Только пройдя через боль и одиночество, Людовик начал понимать ценность человеческой жизни. А как легко он этими жизнями распоряжался! С горьким сожалением, которое стало теперь его неразлучным спутником, стиснув зубы и издавая стоны, он бормотал, что если ему суждено будет когда-нибудь выйти отсюда, из этой тюрьмы, то никогда он больше не поведет других на смерть, просто потому что у него такое желание. Мятеж его будет теперь его собственным тихим мятежом, не губящим жизни других.

* * *

А в Блуа так никто и не смог сказать матери, что ее сын в тюрьме, потому что Мария (когда-то Клевская, потом Орлеанская и вот теперь мадам де Морнак) умирала. Маленькая и высохшая, она лежала в огромной постели, обложенная подушками и укрытая тяжелыми одеялами. В той самой постели, куда юной новобрачной покорно легла много лет назад. Здесь она зачала и родила своих детей, здесь умер ее супруг, здесь познала она счастье любви с де Морнаком, и здесь же ей предстояло умереть самой.
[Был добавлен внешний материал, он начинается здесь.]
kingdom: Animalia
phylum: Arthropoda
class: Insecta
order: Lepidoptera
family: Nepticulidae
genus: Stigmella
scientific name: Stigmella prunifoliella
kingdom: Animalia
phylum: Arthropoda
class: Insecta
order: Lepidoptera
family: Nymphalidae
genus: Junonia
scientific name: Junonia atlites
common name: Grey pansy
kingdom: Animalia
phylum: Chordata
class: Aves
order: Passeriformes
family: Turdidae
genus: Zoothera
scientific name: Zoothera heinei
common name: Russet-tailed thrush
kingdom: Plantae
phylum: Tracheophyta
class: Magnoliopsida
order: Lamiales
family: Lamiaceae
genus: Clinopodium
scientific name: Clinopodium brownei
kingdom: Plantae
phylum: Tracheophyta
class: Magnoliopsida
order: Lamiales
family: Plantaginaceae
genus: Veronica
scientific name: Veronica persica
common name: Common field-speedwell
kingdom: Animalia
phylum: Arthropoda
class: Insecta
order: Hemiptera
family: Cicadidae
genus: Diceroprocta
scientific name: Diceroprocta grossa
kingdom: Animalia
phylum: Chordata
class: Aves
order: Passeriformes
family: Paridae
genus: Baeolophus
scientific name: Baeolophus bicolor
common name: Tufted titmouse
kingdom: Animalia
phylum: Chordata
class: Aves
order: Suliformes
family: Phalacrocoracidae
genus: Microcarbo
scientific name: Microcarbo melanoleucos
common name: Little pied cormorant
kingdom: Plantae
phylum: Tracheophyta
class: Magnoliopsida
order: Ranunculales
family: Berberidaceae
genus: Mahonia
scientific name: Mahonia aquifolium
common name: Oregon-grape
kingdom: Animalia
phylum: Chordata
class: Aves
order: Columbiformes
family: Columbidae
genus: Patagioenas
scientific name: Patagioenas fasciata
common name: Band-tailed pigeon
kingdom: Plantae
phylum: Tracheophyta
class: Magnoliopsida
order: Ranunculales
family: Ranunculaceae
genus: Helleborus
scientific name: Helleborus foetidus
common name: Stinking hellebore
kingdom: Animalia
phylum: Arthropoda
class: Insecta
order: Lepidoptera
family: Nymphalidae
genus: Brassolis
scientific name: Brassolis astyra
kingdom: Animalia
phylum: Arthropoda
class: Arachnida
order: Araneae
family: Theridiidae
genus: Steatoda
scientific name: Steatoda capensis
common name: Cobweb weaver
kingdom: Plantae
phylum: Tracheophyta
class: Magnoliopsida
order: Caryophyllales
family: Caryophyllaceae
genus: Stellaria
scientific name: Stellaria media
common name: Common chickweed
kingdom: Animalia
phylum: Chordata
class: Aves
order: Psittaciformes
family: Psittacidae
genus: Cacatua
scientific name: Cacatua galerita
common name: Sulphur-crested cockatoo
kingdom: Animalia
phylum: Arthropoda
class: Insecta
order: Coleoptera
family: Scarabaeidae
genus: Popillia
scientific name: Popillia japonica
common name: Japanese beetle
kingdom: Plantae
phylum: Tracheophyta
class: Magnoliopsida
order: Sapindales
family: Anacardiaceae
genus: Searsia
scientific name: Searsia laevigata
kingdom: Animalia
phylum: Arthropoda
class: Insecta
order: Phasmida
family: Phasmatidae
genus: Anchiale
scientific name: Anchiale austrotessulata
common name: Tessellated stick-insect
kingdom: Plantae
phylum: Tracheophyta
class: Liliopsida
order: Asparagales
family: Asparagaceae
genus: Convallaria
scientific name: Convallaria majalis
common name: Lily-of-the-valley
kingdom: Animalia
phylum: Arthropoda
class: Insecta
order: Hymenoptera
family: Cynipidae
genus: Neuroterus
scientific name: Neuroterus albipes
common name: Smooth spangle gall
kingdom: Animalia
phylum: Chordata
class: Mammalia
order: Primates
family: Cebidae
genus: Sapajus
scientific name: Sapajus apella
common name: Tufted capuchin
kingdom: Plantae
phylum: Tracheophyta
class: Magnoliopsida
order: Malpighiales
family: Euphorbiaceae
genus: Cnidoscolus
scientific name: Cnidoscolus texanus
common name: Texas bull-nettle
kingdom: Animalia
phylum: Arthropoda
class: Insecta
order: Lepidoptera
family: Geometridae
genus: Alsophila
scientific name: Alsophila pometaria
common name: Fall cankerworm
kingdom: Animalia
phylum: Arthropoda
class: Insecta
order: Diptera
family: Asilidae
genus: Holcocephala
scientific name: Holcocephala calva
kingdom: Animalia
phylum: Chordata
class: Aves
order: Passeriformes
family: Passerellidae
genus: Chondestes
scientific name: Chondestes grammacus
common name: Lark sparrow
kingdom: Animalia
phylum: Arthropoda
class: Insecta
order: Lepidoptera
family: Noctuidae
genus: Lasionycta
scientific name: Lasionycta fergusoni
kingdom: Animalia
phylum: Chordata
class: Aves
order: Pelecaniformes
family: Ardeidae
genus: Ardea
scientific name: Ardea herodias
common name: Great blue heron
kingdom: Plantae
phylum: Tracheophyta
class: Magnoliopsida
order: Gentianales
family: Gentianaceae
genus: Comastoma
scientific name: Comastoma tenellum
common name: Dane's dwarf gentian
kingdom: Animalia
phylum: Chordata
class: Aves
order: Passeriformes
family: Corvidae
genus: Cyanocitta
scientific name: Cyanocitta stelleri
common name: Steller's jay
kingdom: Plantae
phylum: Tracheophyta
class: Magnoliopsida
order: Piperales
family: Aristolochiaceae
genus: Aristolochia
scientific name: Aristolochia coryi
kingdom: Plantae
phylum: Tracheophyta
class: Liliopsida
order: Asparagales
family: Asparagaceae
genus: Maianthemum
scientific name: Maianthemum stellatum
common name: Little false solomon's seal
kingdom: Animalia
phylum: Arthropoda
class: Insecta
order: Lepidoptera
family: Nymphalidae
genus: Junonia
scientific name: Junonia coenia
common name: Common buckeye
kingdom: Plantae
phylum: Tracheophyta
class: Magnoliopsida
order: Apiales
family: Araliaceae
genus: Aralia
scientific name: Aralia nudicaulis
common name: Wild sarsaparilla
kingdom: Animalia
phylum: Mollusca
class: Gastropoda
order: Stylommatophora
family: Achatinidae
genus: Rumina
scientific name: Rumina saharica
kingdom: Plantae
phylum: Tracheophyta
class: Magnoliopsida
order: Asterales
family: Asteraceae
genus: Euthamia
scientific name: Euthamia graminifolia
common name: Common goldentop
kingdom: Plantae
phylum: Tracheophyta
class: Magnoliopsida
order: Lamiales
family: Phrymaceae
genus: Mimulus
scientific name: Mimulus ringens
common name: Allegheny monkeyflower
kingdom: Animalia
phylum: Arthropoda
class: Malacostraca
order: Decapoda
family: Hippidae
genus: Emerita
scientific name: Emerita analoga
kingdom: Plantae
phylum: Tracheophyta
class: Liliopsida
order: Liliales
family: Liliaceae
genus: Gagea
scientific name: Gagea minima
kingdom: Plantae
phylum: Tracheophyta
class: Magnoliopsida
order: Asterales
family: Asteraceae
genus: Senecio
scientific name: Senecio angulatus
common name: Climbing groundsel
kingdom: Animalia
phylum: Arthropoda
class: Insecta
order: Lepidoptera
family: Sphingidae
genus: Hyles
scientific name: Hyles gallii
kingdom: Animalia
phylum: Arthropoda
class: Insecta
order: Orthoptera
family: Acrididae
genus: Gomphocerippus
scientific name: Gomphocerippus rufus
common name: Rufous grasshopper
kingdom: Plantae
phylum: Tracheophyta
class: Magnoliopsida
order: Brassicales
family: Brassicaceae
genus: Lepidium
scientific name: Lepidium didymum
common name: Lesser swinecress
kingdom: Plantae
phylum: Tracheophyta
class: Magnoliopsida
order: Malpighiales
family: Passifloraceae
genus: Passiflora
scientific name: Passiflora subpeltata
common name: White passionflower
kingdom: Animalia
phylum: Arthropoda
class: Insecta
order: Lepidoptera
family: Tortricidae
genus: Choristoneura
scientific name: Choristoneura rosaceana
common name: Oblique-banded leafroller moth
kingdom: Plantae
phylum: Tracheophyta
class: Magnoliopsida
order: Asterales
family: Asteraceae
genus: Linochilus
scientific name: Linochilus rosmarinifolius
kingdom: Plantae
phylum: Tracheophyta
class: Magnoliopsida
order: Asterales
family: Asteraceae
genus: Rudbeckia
Она была сейчас далеко, очень далеко от возбужденных, взволнованных домочадцев, что толпились вокруг. Слова их, для нее не слова даже, а просто звуки, они витали где-то над ней, не неся никакого смысла. А важным для нее сейчас было только одно, одна у нее сейчас была задача — ни в коем случае не вздохнуть глубоко. Она дышала маленькими, мелкими, быстрыми вздохами и, вся объятая страхом, была поглощена только этой задачей, ибо сознавала, что воздуха у нее в легких совсем не достаточно, что в тот момент, когда она решится сделать глубокий вдох, меч (а он висит над ней, все время висит этот меч, она его отчетливо видит) тотчас вонзится в нее и пройдет насквозь, а потом чья-то безжалостная рука выдернет его из нее вместе с душой.